Produce an exact copy of all the data below, dropping every image.

========

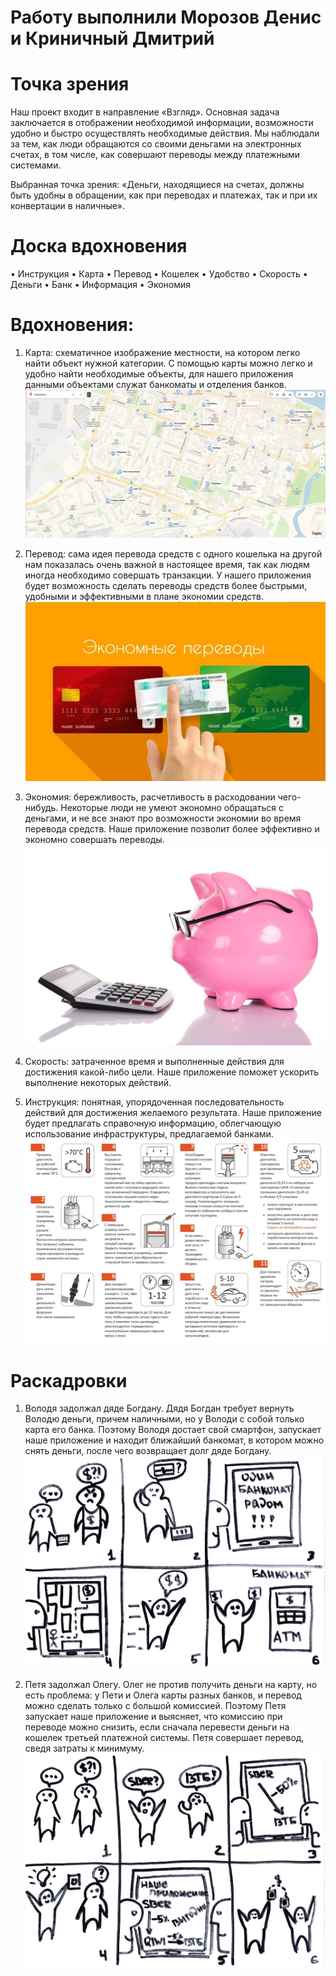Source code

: # Работу выполнили Морозов Денис и Криничный Дмитрий
# Точка зрения

  Наш проект входит в направление «Взгляд». Основная задача заключается в отображении необходимой информации, возможности удобно и быстро осуществлять необходимые действия. Мы наблюдали за тем, как люди обращаются со своими деньгами на электронных счетах, в том числе, как совершают переводы между платежными системами.
  
  Выбранная точка зрения: «Деньги, находящиеся на счетах, должны быть удобны в обращении, как при переводах и платежах, так и при их конвертации в наличные».

# Доска вдохновения

•	Инструкция
•	Карта
•	Перевод
•	Кошелек
•	Удобство
•	Скорость
•	Деньги
•	Банк
•	Информация 
•	Экономия

# Вдохновения:
1)	Карта: схематичное изображение местности, на котором легко найти объект нужной категории. С помощью карты можно легко и удобно найти необходимые объекты, для нашего приложения данными объектами служат банкоматы и отделения банков.
![](5.jpg)
2)	Перевод: сама идея перевода средств с одного кошелька на другой нам показалась очень важной в настоящее время, так как людям иногда необходимо совершать транзакции. У нашего приложения будет возможность сделать переводы средств более быстрыми, удобными и эффективными в плане экономии средств.
![](3.jpg)
3)	Экономия: бережливость, расчетливость в расходовании чего-нибудь. Некоторые люди не умеют экономно обращаться с деньгами, и не все знают про возможности экономии во время перевода средств. Наше приложение позволит более эффективно и экономно совершать переводы. 
![](6.jpg)
4)	Скорость: затраченное время и выполненные действия для достижения какой-либо цели. Наше приложение поможет ускорить выполнение некоторых действий.

5)	Инструкция: понятная, упорядоченная последовательность действий для достижения желаемого результата. Наше приложение будет предлагать справочную информацию, облегчающую использование инфраструктуры, предлагаемой банками.
![](4.jpg)

# Раскадровки

1)	Володя задолжал дяде Богдану. Дядя Богдан требует вернуть Володю деньги, причем наличными, но у Володи с собой только карта его банка. Поэтому Володя достает свой смартфон, запускает наше приложение и находит ближайший банкомат, в котором можно снять деньги, после чего возвращает долг дяде Богдану.
![](2.jpg)

2)	Петя задолжал Олегу. Олег не против получить деньги на карту, но есть проблема: у Пети и Олега карты разных банков, и перевод можно сделать только с большой комиссией. Поэтому Петя запускает наше приложение и выясняет, что комиссию при переводе можно снизить, если сначала перевести деньги на кошелек третьей платежной системы. Петя совершает перевод, сведя затраты к минимуму.
![](1.jpg)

========

*Task answer*
Source code

: # Работу выполнили Морозов Денис и Криничный Дмитрий
# Точка зрения

  Наш проект входит в направление «Взгляд». Основная задача заключается в отображении необходимой информации, возможности удобно и быстро осуществлять необходимые действия. Мы наблюдали за тем, как люди обращаются со своими деньгами на электронных счетах, в том числе, как совершают переводы между платежными системами.
  
  Выбранная точка зрения: «Деньги, находящиеся на счетах, должны быть удобны в обращении, как при переводах и платежах, так и при их конвертации в наличные».

# Доска вдохновения

•	Инструкция
•	Карта
•	Перевод
•	Кошелек
•	Удобство
•	Скорость
•	Деньги
•	Банк
•	Информация 
•	Экономия

# Вдохновения:
1)	Карта: схематичное изображение местности, на котором легко найти объект нужной категории. С помощью карты можно легко и удобно найти необходимые объекты, для нашего приложения данными объектами служат банкоматы и отделения банков.
![](5.jpg)
2)	Перевод: сама идея перевода средств с одного кошелька на другой нам показалась очень важной в настоящее время, так как людям иногда необходимо совершать транзакции. У нашего приложения будет возможность сделать переводы средств более быстрыми, удобными и эффективными в плане экономии средств.
![](3.jpg)
3)	Экономия: бережливость, расчетливость в расходовании чего-нибудь. Некоторые люди не умеют экономно обращаться с деньгами, и не все знают про возможности экономии во время перевода средств. Наше приложение позволит более эффективно и экономно совершать переводы. 
![](6.jpg)
4)	Скорость: затраченное время и выполненные действия для достижения какой-либо цели. Наше приложение поможет ускорить выполнение некоторых действий.

5)	Инструкция: понятная, упорядоченная последовательность действий для достижения желаемого результата. Наше приложение будет предлагать справочную информацию, облегчающую использование инфраструктуры, предлагаемой банками.
![](4.jpg)

# Раскадровки

1)	Володя задолжал дяде Богдану. Дядя Богдан требует вернуть Володю деньги, причем наличными, но у Володи с собой только карта его банка. Поэтому Володя достает свой смартфон, запускает наше приложение и находит ближайший банкомат, в котором можно снять деньги, после чего возвращает долг дяде Богдану.
![](2.jpg)

2)	Петя задолжал Олегу. Олег не против получить деньги на карту, но есть проблема: у Пети и Олега карты разных банков, и перевод можно сделать только с большой комиссией. Поэтому Петя запускает наше приложение и выясняет, что комиссию при переводе можно снизить, если сначала перевести деньги на кошелек третьей платежной системы. Петя совершает перевод, сведя затраты к минимуму.
![](1.jpg)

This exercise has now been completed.